Blackstone, which raised $4.1 billion in an initial public offering late last month, said it intends to invest in the Hilton properties and brands globally to grow the business.
The hotel industry is enjoying a multiyear boom as robust demand has allowed hoteliers to steadily raise rates. The upbeat market environment, supported by limited construction of new hotels, has made lodging assets hot commodities.
Hilton is worth $20.1 billion, based on 424 million shares on a diluted basis at the end of March, at the price Blackstone is paying. Hilton reported more than $7 billion of debt during its January-March quarterly results.
A spokesman for Blackstone said the group was not revealing the debt and equity breakdown of the deal at this stage.
Many investors think the notoriously cyclical U.S. hotel industry has more room to grow and could provide risk-adjusted returns that outperform other asset classes, according to Thomas Callahan, an analyst with hospitality industry tracking firm PKF Consulting in San Francisco.
"The perspective is that the industry still has a few more good years left in this upturn that began -- depending on how you count it -- several years ago," Callahan said.
Blackstone already has a significant portfolio of hotel and resort properties that includes more than 100,000 hotel rooms in the United States and Europe. Its properties include La Quinta Inns and LXR Luxury Resorts and Hotels.
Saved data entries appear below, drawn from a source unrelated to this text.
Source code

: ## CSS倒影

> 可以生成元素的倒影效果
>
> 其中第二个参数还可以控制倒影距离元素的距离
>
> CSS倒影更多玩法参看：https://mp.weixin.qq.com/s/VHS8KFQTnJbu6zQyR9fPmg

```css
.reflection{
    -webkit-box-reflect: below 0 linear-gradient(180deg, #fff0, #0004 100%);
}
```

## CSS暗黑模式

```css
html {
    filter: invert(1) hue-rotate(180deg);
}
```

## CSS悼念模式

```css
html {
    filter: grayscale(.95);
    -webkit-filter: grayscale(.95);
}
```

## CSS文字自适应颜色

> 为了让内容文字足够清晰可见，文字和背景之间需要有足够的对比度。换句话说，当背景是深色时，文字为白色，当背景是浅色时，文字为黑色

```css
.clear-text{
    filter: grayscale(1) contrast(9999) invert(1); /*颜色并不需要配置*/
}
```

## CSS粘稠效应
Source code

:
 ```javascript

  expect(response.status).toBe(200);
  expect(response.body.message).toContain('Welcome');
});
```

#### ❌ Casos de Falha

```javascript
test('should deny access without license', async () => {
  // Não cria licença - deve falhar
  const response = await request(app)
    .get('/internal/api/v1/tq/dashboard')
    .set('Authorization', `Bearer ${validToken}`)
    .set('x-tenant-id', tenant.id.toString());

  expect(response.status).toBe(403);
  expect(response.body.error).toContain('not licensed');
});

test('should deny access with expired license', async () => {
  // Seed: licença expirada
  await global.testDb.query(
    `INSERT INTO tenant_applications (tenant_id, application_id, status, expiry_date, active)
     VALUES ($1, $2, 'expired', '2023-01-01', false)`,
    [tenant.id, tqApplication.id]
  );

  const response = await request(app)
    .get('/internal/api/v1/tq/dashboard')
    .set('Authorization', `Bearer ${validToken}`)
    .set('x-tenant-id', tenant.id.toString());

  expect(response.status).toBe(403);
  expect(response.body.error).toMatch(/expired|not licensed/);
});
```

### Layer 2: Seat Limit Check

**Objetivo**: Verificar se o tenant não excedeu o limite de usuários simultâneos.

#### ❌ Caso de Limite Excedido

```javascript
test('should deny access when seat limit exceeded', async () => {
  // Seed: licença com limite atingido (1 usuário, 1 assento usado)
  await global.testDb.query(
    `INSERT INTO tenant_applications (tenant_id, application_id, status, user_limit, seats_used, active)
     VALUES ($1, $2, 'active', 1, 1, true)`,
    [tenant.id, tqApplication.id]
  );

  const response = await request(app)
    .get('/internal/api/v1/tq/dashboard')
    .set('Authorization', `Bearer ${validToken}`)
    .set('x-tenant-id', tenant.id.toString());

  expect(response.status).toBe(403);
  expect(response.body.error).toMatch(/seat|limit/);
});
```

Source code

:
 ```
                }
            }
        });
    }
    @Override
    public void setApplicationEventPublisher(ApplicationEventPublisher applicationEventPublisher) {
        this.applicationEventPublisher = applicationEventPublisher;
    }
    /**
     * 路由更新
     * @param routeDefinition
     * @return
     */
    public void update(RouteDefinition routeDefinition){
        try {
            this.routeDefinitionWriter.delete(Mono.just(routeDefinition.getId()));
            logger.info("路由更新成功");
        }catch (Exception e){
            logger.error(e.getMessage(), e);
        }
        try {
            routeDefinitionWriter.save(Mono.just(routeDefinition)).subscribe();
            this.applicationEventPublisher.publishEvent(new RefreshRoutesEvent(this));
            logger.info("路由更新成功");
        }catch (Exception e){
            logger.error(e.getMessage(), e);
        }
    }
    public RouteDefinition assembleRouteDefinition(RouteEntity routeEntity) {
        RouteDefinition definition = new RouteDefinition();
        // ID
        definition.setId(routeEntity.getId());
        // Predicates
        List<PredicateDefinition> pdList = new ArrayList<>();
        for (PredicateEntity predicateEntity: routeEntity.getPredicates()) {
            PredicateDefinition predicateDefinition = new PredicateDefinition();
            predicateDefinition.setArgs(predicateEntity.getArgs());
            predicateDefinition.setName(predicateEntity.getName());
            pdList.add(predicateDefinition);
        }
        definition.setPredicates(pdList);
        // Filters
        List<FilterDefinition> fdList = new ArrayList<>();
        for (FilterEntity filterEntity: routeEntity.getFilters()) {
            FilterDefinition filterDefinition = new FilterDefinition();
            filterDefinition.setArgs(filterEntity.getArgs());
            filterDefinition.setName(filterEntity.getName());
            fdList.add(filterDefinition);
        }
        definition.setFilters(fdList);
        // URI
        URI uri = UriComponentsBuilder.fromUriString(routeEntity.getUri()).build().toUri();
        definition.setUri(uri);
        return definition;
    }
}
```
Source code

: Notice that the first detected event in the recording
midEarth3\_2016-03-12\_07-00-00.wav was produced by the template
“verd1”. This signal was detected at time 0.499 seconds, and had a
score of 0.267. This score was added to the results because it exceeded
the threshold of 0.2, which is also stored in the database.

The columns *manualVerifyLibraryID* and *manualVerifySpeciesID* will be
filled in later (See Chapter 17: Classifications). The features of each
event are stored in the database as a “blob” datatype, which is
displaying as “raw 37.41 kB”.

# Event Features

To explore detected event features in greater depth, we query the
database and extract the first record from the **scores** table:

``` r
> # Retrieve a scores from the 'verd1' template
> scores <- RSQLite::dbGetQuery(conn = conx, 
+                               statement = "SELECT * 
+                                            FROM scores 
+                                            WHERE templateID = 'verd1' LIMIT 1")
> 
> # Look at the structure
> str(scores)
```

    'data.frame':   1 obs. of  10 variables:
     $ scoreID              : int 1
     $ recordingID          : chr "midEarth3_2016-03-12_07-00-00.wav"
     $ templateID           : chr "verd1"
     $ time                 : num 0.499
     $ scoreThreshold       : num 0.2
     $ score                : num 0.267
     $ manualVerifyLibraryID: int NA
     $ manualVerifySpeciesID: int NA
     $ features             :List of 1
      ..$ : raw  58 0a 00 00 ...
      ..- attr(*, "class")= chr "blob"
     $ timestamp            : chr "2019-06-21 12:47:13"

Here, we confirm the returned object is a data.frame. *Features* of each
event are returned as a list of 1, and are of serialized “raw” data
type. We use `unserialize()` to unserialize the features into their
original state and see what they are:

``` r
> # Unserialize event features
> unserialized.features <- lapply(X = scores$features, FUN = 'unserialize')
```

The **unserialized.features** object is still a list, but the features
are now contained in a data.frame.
Hilton's brands include Hilton, Conrad Hotels & Resorts, Doubletree, Embassy Suites, Hampton Inn, Hilton Garden Inn, Hilton Grand Vacations, Homewood Suites by Hilton, and The Waldorf-Astoria Collection.
A Hot Sector
The Hilton chain was founded in 1919 by Conrad Hilton, the great-grandfather of U.S. celebrity socialite Paris Hilton.
Her grandfather Barron Hilton, co-chairman of the Hilton board of directors, owns 5.3% of Hilton shares, according to the company's April proxy. He is the brother of the late Conrad Nicholson Hilton Jr., called Nicky, who was the first husband of actress Elizabeth Taylor.